Let’s take a look at the state of play.

Data in Transit (servers and clients)

TLS is the default security layer for protecting data in transit across almost all modern networked systems. This protocol has been hardened through a hybrid TLS key exchange. Combines classical cryptography and PQC resilience in a single TLS 1.3 handshake when hybrid groups are enabled and negotiated (between cleint and server). Cloudflare has reported large and growing PQC adoption in its own traffic telemetry. The exact percentage depends on date and scope, so treat this as a moving metric:

TLS Protocol Updates

TLS 1.3+

  • Current baseline for deploying hybrid key exchange in practice
  • Hybrid modes improve confidentiality against “harvest now, decrypt later”
  • PKI identity/signature migration is still in progress

OpenSSL since v1.1.1 (2018)

  • eventually earlier if distro patches were made
  • 3.2+ Adds key building blocks; PQC behavior depends on the selected providers/libraries and endpoint configuration

Other SSL solutions

  • GnuTLS, BoringSSL, etc. also provided support for TLS v1.3.

Servers and Services supporting Hybrid TLS

  • Cloudflare
  • Linux Distributions with OpenSSL v1.1.1
    • Debian 10, Ubuntu 18.04, RHEL 8
  • NGINX - when build against OpenSSL 3.2+
  • Apache 2.4.58+: mod_ssl with OpenSSL 3.2+
  • Google (Search, Gmail, APIs, etc.)
  • AWS (partially, manually configure for TLS 1.3)
  • Oracle 26ai (ML-KEM, ML-DSA)

Clients

TLS 1.3 already supported by Chrome, Firefox, Edge clients.

Programming languages:

  • Languages like C/C++, Java, Rust, Go, Python, JavaScript and others already have access to PQC libraries - the scope of support depends on those libs, of course.

Digital Certificates:

  • PQC certificates exist in pilots/testing, but broad public Web PKI deployment is still in transition.

Crypto Chains:

  • PQC poses a big challenge for blockchains in particular due to immutability and decentralization economics/governance.

Keys & Key Management

As shown above RSA (private) keys are vulnerable to Shor’s algorithm. The following article pubished during the World Quantum Summit 2025 projects RSA-1024 to be vulnerable by by 2028 and RSA-2048 by 2030: Neural-Network-Assisted Shor’s Algorithm: The Emerging Threat to RSA Encryption 

timeline
    title Potential RSA Vulnerability through PQC (median estimates)
    2028 : RSA-1024
    2030 : RSA-2048
    2032 : Widespread practical capability to compromise RSA encryption increasingly likely

Key Management Protocol

KMIP (Key Management Interoperability Protocol) is a key management protocol (not a TLS key exchange protocol). It is algorithm-agnostic and can support new algorithm identifiers as ecosystems adopt PQC.

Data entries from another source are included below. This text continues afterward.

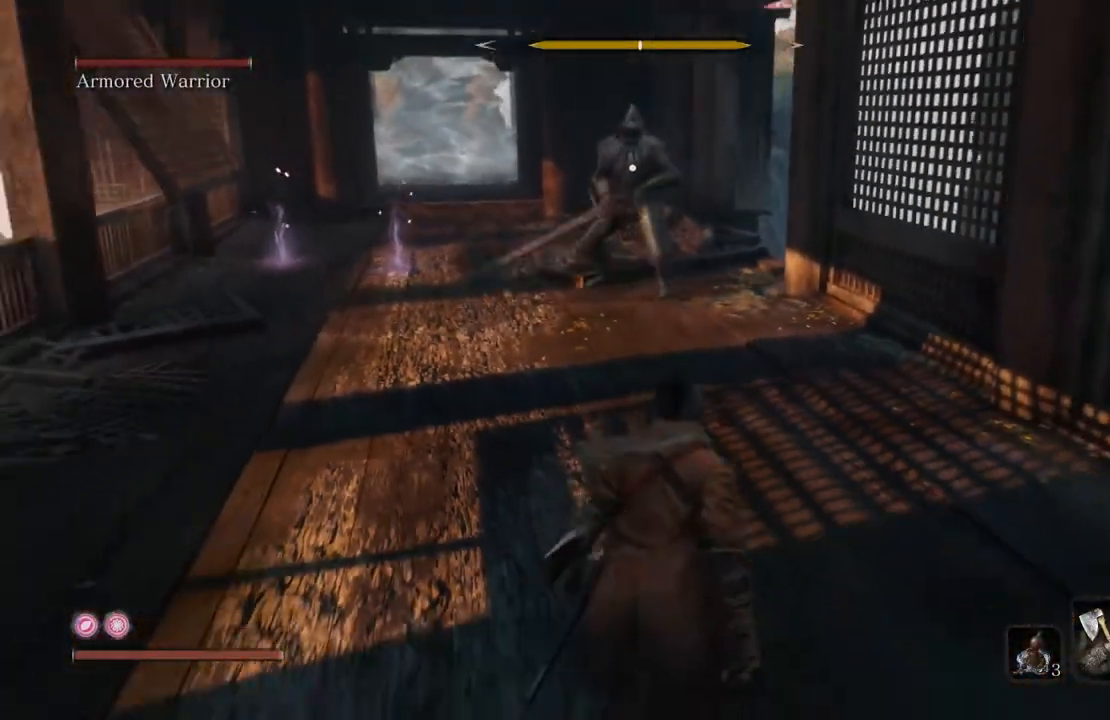
{"buttons": [], "left_stick": "down", "right_stick": "center", "events": []}
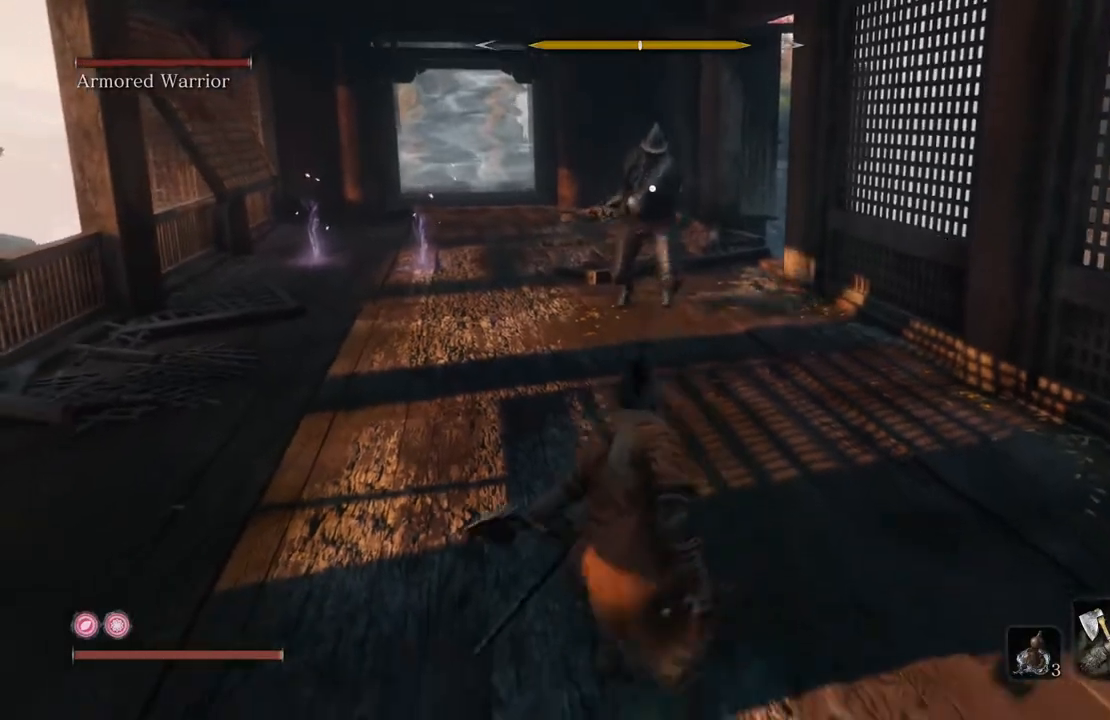
{"buttons": [], "left_stick": "down", "right_stick": "center", "events": []}
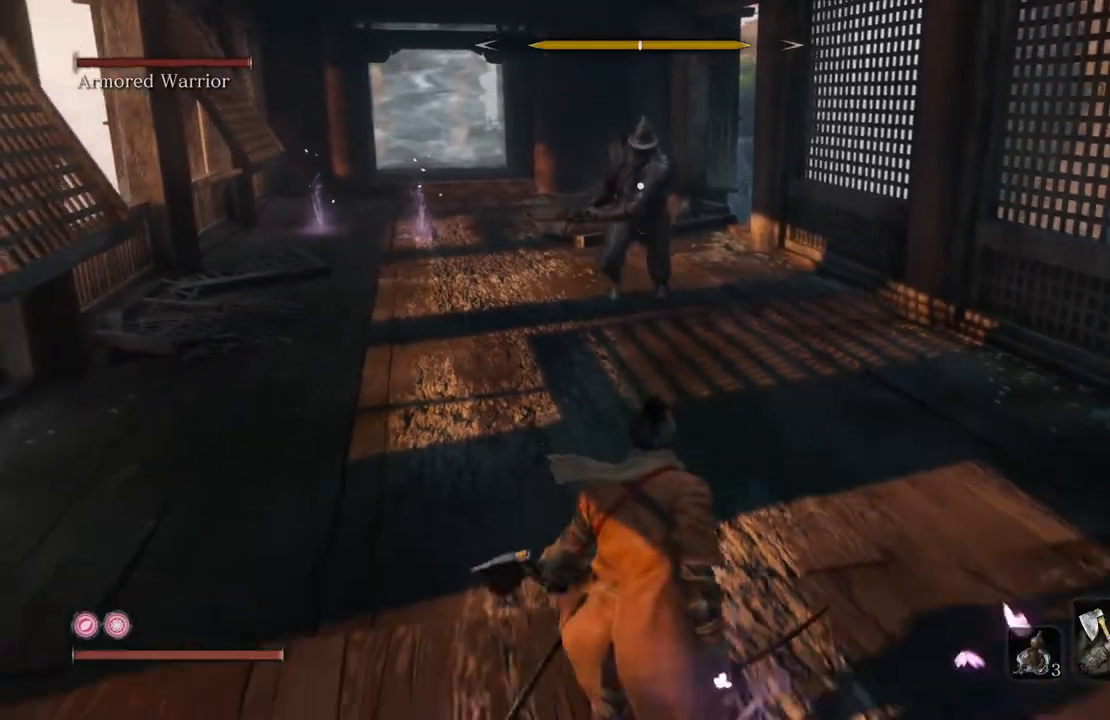
{"buttons": [], "left_stick": "up-left", "right_stick": "center", "events": [[470, "left_stick", "up-left"]]}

Hardware Security Module (HSM)

A more secure alternative to software-based key management are hardware modules designed to manage the keys (generate, store and use).

Cloud Providers

Cloud providers have their own internal approach to managing keys. In general they want to remain standard compliant, keep APIs stable (infrastructure concern, not application) and hide complexity.

Data At Rest

For symmetric encryption (including data at rest), the main known quantum concern is Grover’s algorithm. Unlike Shor’s algorithm, Grover provides only a quadratic (square-root) speedup for key search, so the effective security level of AES is reduced roughly by half in bits. Using longer symmetric keys (for example AES-256) is the standard mitigation.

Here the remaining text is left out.